An SLI is therefore just another derived datapoint, queryable and trendable like any other.

SLO and SLA: the target, and meeting it

Three terms, not two. The SLI is the measured indicator (the system.availability calc above). The SLO (Service Level Objective) is the target: the number you intend to hold (availability >= 99.9%), a config value on the entity or template, not machinery. The SLA (Service Level Agreement) is meeting the SLO: an event_rule fires when the SLI breaches the target, and compliance over the contractual window (the fraction of the period the SLO held) is itself an SLI.

event_rule:
  scope: 'system.template == "standard-boardroom"'
  datapoint: system.availability
  when: "value < $var:availability.slo"   # the SLO target, a config value
  severity: high

So the target is config (the SLO), the breach is an event/alarm (the SLA edge), and compliance is a calc (an SLI over the SLA). No new machinery. Windowing is the SLI’s concern: a rolling window (last 30d) for trends, or a calendar window (the billing month) for a contractual SLA; the calendar reset is the one piece that leans on the time primitive.

KPIs: what every estate should track

A KPI is a derived datapoint (a calc or SLI), registered as a canonical datapoint_type and owned at the level it describes (system, location, or global). It is no new primitive: a KPI is a shipped calc the same way health is. Omniglass ships an opinionated default set so the data is there out of the box, with the escape hatch to author your own.
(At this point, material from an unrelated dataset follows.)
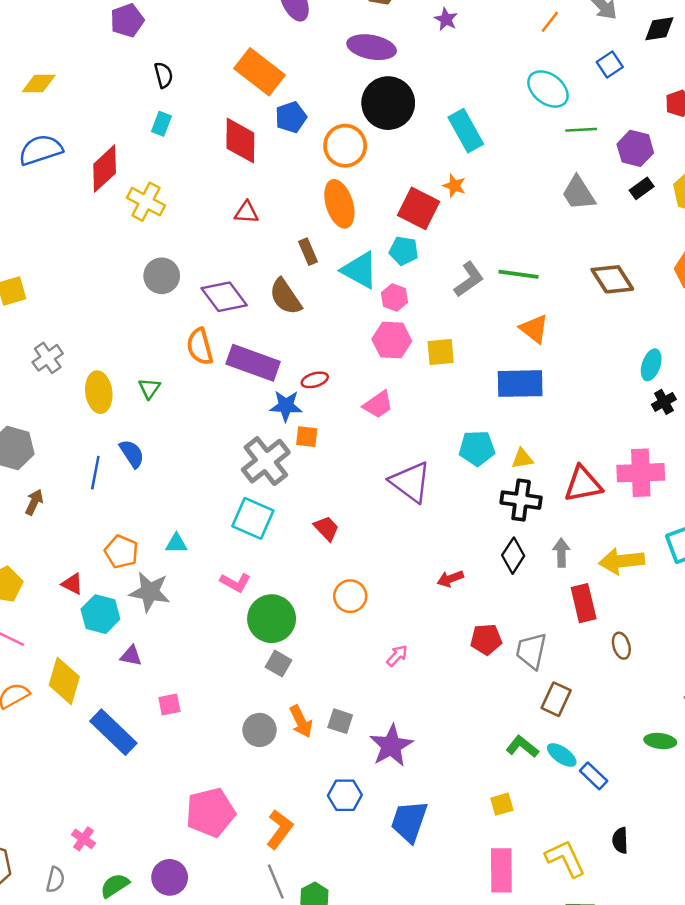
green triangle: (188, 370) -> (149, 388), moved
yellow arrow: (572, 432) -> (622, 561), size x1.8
Availability is health over time: the SLI time_in_state(ok) above. Health is the substance, availability is its ratio, so it ships free at every level up to global.

Utilization is the AV-native family, over occupancy and booking data:

occupancy — current people / capacity (an instant ratio);
time-utilization — used vs idle minutes;
booking-utilization — booked vs unbooked minutes;
ghost — occupied vs booked: booked, but nobody showed (the wasted-room signal).

Both inputs are ordinary components, no special integration: an occupancy sensor (a component template emitting occupancy.*) and the booking system (a component template whose interface is the calendar / room-booking API, emitting booking.*). The KPIs are then calc_rules over those datapoints, owned at room / system / location / global like any rollup. A booking API is just an interface; a ghost meeting is just occupied < booked.

The point is a small, opinionated set of the measurements every estate should watch, computed and rolled up for free.

Why this is the Zabbix service tree, done right

Zabbix bolts services, SLA, and the service tree on as a separate subsystem. Omniglass does the opposite: health is first-class but not separate. The model is opinionated (an intrinsic state, health-impacting alarms, a role-aware rollup) and it rides the one datapoint pipeline, so the system tree is the service tree: health is a datapoint, the rollup is built-in, the SLI is a calc, the SLA is an alarm. One model, composed, instead of a parallel feature. An operator who understands datapoints and alarms already understands health and SLAs.